La modifica di cui al I comma dell'art.706 è legata alla nuova
competenza territoriale del Tribunale presso cui va proposta la domanda
di separazione, individuata ora nel "Tribunale del luogo dell'ultima
residenza dei coniugi", rispetto a quella della residenza del convenuto
che diventa, in tal modo, residuale; in mancanza, cioè, della
residenza comune fissata dai coniugi al momento del matrimonio.
Con il terzo comma dell'art.706 c.p.c., viene disposto che, con il decreto
di fissazione della udienza di comparizione dei coniugi, il Presidente
deve indicare anche il termine entro cui il coniuge convenuto può
depositare memoria difensiva e documenti.
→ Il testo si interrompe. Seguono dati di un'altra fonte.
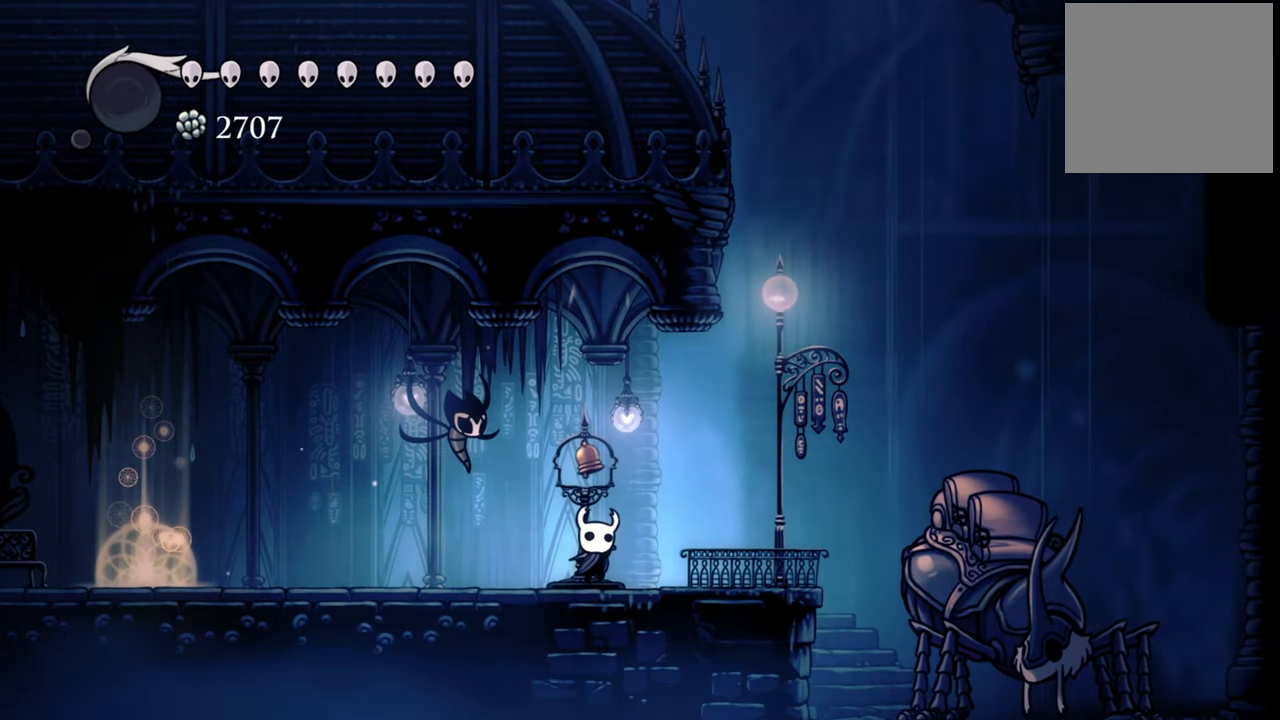
{"buttons": ["DPAD_RIGHT"], "events": [[380, "DPAD_RIGHT", "down"]]}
A seguire, l'art. 707 c.p.c.,
dispone che i coniugi debbono comparire personalmente davanti al presidente
con l'assistenza del difensore.
Dall'analisi a confronto dei due articoli, come modificati, sembra proprio
che i coniugi non possano più comparire da soli dinanzi al Presidente
ma, necessariamente (debbono) assistiti dal difensore; mentre dalla
disposizione del terzo comma dell'art. 706 ci sembra di capire che nulla
vieta alle parti d'inoltrare il ricorso di separazione personalmente,
senza la difesa tecnica del difensore, depositare memorie e documenti;
atteso che sia dalla disposizione dettata dall'art. 706 che da quella
del successivo art.707, non s'individua una espressa previsione di difesa
tecnica vera e propria ovvero di una costituzione tecnica all'udienza
presidenziale, ma solo l'obbligo di una mera assistenza del difensore.
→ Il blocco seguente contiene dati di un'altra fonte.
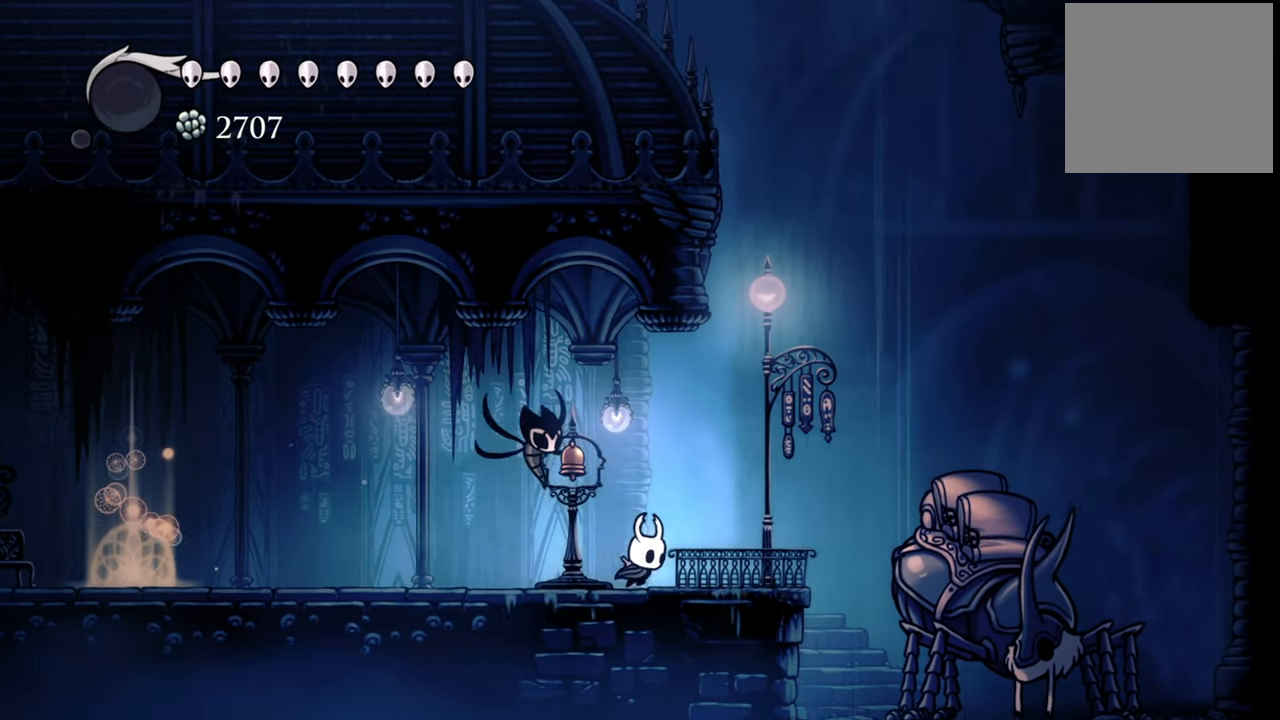
{"buttons": [], "events": [[420, "DPAD_RIGHT", "up"]]}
Infatti, è il terzo comma dell'art.709 c.p.c., novellato, che
disciplina la costituzione delle parti, disponendo che "con l'ordinanza
il Presidente assegna i termini al ricorrente per la integrazione della
domanda, con memoria che deve avere il contenuto di cui all'art.163-3°
comma N.2) 3) 4) 5) e 6), ed al resistente per la costituzione in giudizio,
che deve avvenire ai sensi degli artt. 166 e 167, primo e secondo comma,
nonchè per la proposizione delle eccezioni processuali e di merito
che non siano rilevabili d'ufficio", in piena aderenza alla riforma
degli artt. 180 e 183 c.p.c..
Il procedimento così riformato continua a conservare la natura
di procedimento speciale, non risultando applicabile ad esso l'art.70
ter, disp. att., codice di procedura civile, sia in riferimento all'invito
al convenuto di cui all'art.163 n.7 del codice, che con la riforma viene
rivolto al convenuto dal Presidente con l'ordinanza di fissazione dell'udienza
di comparizione dinanzi al G.I., sia e sopratutto in relazione alla
impossibilità per il convenuto di notificare la comparsa di risposta
al difensore dell'attore, così come dispone l'art.4 D.L. 17-1-2003
n.5; normativa, quindi, non applicabile ai procedimenti in materia della
famiglia.
Il comma 4° aggiunto all'art. 708, con la riforma del 26-1-2006
n. 3537, che prevede il reclamo alla C.A. avverso la ordinanza presidenziale,
nel termine perentorio di 10 giorni dalla notificazione del provvedimento,
farà discutere e non poco.
Due al momento sono le riflessioni sulla reclamabilità dell'ordinanza
presidenziale: una che proviene da uno spirito garantista e che porta
la mente a pensare al reclamo come rimedio a provvedimenti anomali,
che si discostano dalla realtà rappresentata dalle parti al Presidente
o dalla documentazione prodotta, per cui la possibilità del riesame
dell'ordinanza presidenziale da parte della C.A., appare subito giusta
e finanche necessaria; l'altra invece critica che fa pensare all'applicazione
nella pratica del reclamo e che, il più delle volte, verrà
usato come mezzo strumentale e dilatorio dalla parte che non si riterrà
soddisfatta dai provvedimenti presidenziali, semplicemente perchè
non sono state accolte le proprie richieste.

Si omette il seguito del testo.